Much of the research into targeting the metabolic processes of cancer cells is only now possible because of techniques such as screening genes to reveal more metabolic functions, metabolomic profiling, which can identify metabolites from abnormal pathways in cancer, and also the rise of systems biology to model metabolic processes, as they can be interconnected in a widespread network and looking at one process in isolation could be insufficient.

One important area for research is so-called whole-body metabolism, as there are limitations to using laboratory cell cultures and animal models – and that is an obvious way forward given that the very first application of the Warburg effect uses PET to highlight metabolism in cells in the body (in vivo), and there are now other functional imaging methods and ways to measure metabolites in people.
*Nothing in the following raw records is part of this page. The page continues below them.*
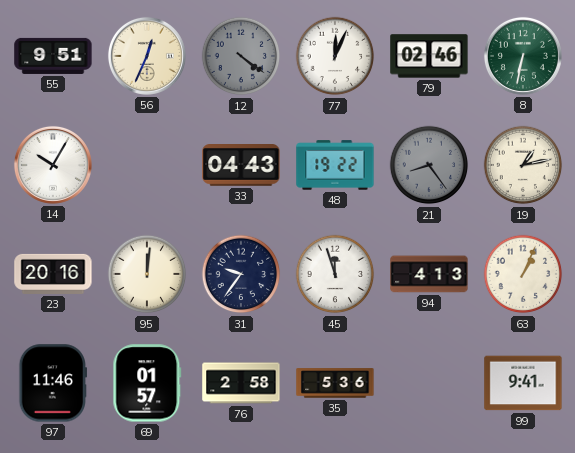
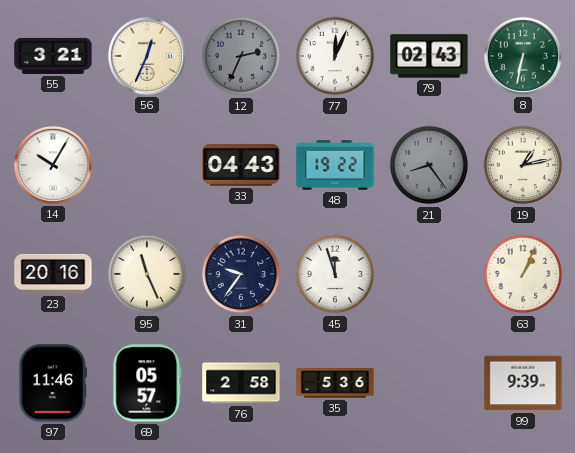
55: 9:51 -> 3:21
12: 4:21 -> 2:34
79: 02:46 -> 02:43
95: 12:01 -> 11:26
94: 4:13 -> none
69: 01:57 -> 05:57
99: 9:41 -> 9:39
A new paper by Jared Mayers and Matthew Vander Heiden, ‘Famine versus feast: understanding the metabolism of tumors in vivo’ sets out the stall: “Examining tumor metabolism in vivo introduces new complexities, but taking this step is crucial to gain a deeper understanding of how whole-animal physiology impacts nutrient availability, as well as to appreciate the role of tumor heterogeneity and interactions between different cell types in tissues.” They make observations about how, for example, “pancreatic cancer can alter whole-body metabolism, causing new onset diabetes and cachexia in many patients”; there is “metabolic cooperation between different populations of cells within tumors” and “metabolic interactions with non-malignant tumor stromal cells can also directly influence disease progression, metastasis and redox [reduction-oxidation] status.” (See Trends Biochem Anal 2015, 40:130–140.)

There are many papers now on cancer and metabolism, notably review style write-ups such as ‘Famine versus feast’, which although highly technical may also have glossaries and break-out material, a clear indication that this field is in briefing mode about current thinking (see also ‘Metabolic targets for cancer therapy’, Nature Rev Drug Discovery 2013, 12: 829–846 for another good paper). There are also plenty of recent papers that revisit and explain the Warburg effect (e.g. Mol Biol Rep 2015, 42:819–823).

Dang and colleagues launched a journal, Cancer & Metabolism, in 2013, and there are now several research conferences, such as Metabolism and Cancer, run by the American Association for Cancer Research (AACR), which will be held on 7–10 June this year in Washington DC.